The rebels say they believe everything will go smoothly, and they appear to have trained some police to protect sensitive infrastructure and maintain law and order. But hope is not a plan. They need to get things under
control as quickly as possible, appealing for foreign help if need be.
European governments could step up to this challenge, since they are tied to Libya via gas pipelines that float beneath the surface of the
Mediterranean. If Libya succumbs to chaos, it will be to Europe that refugees will flow, and mostly European investments in Libya that will be lost. Unfortunately, Washington seems to have allowed Europe to remain distracted with its own financial problems. There does not appear to be any serious plan for dealing with chaos in Libya, which could quickly turn into a humanitarian disaster. American boots definitely do not belong on the shores of Tripoli, but it has happened before and may happen again.
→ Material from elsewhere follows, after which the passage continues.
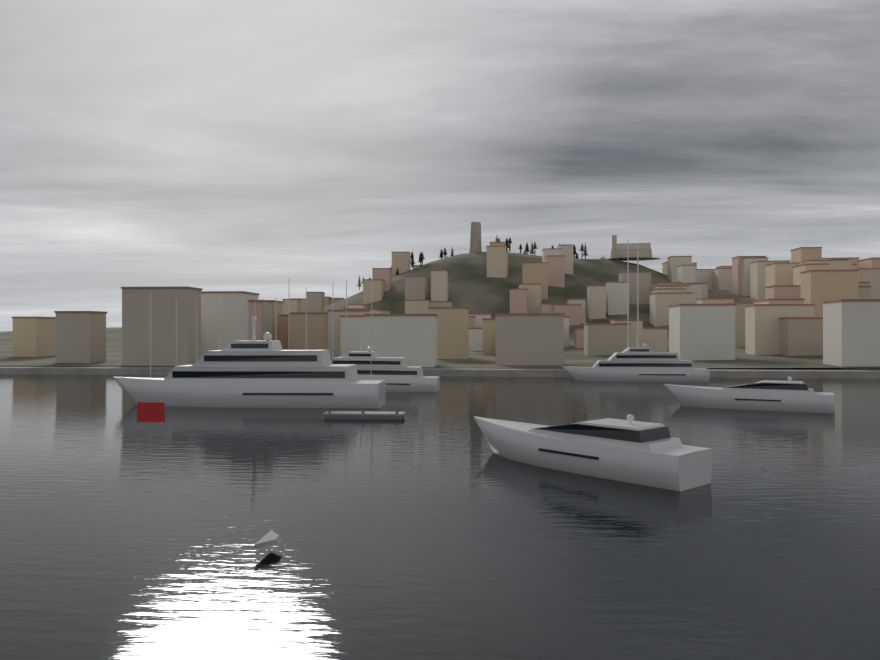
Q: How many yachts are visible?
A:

The TNC will have to be particularly alert to risks of revenge killings against Qaddafi
loyalists, and of score-settling among rebels. They have already lost
one of their military commanders, apparently to rebel-affiliated attackers
who resented his role in Qaddafi's army. In immediate post-war situations,
the urge to exact quick justice is enormous. But allowing vigilantes to even the score will only
lead to a spiral of violence that is hard to stop and inimical to democratic
Virtually overnight, the rebel leadership will need to shift its focus from fighting Qaddafi's forces to protecting them. In the past few months, the local
councils that have emerged in liberated areas have not generally allowed violence against regime supporters. But that is partly because many of Qaddafi's loyalists
have fled from newly liberated towns to Tripoli. Their concentration there
and in his hometown of Sirte is going to make the challenge of transition much greater there than anyplace else in Libya.
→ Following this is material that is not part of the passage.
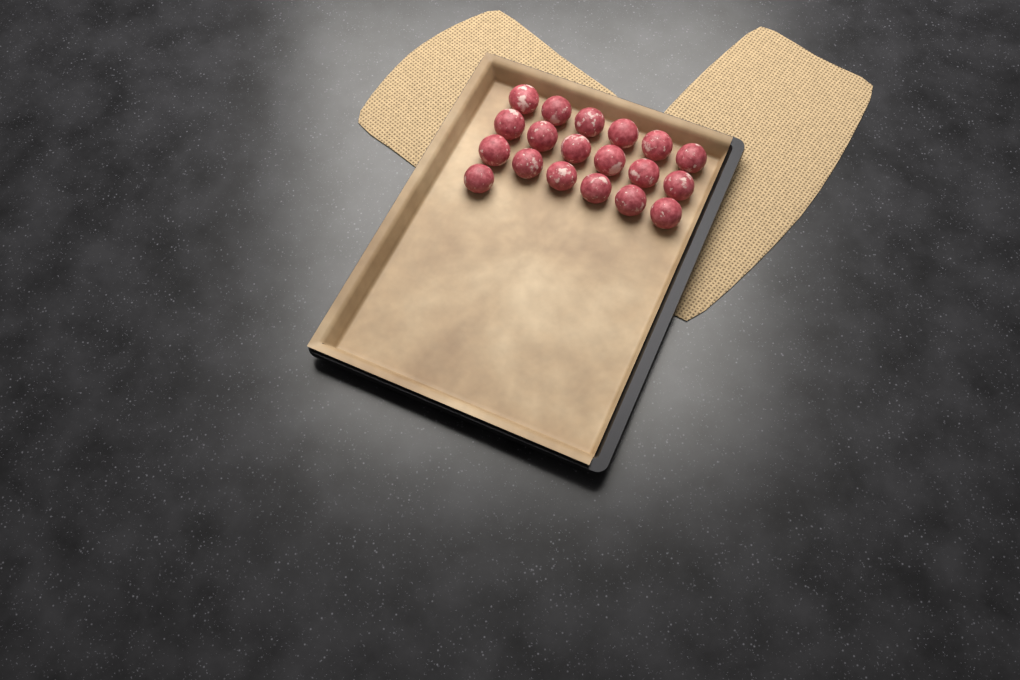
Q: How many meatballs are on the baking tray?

It is critical that regime loyalists and rebels alike do not grab and
"privatize" state assets, as often happens in chaotic moments and
takes years to reverse. In the Democratic Republic of the Congo, for example, the government has been trying for years to recover valuable mines from those who took possession of them during the civil war. The liberty Libyans have fought for will require
massive rebuilding of the country's infrastructure and economy, which is in
miserable condition. Early efforts to ensure
transparency and accountability could help Libya avoid the kind of
corruption that has plagued Afghanistan and Iraq.
Only the most selfish and egotistical leader would fail to make arrangements
to transfer power and try to avoid bloodshed. Tunisia's President Zine el-Abidine ben Ali
fled, but left the country with a constitutional succession that is enabling
a relatively smooth transition. Egypt's Hosni Mubarak tried to
leave power in the hands of his vice president, a move negated only when the
army stepped in. Yemen's President Saleh has so far refused to allow a
constitutional succession, leaving his country seized with violence.
Qaddafi is still calling on his supporters to fight and vowing to restore his own version of law and order in Tripoli. This is Qaddafi's last misdeed. There is no constitution in Libya, so no clear constitutional succession. The revolutionaries have wisely written their own constitutional charter, but the real challenge will not be on paper. It will be in the avenues and alleys of Tripoli.